+++ WORKING DATA

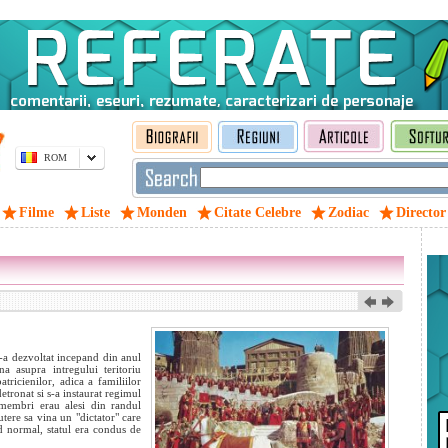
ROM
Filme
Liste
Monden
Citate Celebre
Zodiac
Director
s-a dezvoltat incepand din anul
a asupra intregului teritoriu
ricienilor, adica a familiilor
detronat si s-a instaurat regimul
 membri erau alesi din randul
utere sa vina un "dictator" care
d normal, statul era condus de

++++++
+++ WORKING DATA

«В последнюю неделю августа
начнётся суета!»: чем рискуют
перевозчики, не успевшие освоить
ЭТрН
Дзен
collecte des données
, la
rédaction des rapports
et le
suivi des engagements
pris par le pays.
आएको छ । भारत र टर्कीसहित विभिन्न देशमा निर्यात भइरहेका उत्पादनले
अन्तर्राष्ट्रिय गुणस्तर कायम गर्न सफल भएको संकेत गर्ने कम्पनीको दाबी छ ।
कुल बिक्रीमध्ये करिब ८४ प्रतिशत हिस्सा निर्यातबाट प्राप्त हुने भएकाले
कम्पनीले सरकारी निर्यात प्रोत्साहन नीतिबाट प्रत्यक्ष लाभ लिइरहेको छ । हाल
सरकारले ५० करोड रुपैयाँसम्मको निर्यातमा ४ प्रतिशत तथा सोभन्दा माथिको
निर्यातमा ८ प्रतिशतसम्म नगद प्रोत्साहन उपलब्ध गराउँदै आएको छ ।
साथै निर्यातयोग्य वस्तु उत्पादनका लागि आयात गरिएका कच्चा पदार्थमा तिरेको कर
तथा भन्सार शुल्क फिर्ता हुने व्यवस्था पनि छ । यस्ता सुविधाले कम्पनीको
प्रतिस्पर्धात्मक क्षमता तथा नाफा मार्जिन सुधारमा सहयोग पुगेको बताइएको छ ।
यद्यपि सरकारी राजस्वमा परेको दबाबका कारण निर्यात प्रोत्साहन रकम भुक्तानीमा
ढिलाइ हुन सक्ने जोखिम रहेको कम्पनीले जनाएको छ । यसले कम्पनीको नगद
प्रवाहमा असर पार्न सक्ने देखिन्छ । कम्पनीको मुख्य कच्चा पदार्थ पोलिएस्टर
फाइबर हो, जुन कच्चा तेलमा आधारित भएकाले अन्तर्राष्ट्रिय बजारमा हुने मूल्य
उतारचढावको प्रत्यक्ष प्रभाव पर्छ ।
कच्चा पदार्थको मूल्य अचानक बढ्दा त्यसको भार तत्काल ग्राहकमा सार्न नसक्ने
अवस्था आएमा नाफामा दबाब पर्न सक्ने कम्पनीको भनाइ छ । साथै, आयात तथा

++++++

**YOUR OBJECTIVE**
Restate word for word the entries above, starting at the line with "Citate Celebre" and ending at the line with "d normal, statul era condus de", inclusive, and no others.

**WRITTEN ANSWER**
Citate Celebre
Zodiac
Director
s-a dezvoltat incepand din anul
a asupra intregului teritoriu
ricienilor, adica a familiilor
detronat si s-a instaurat regimul
 membri erau alesi din randul
utere sa vina un "dictator" care
d normal, statul era condus de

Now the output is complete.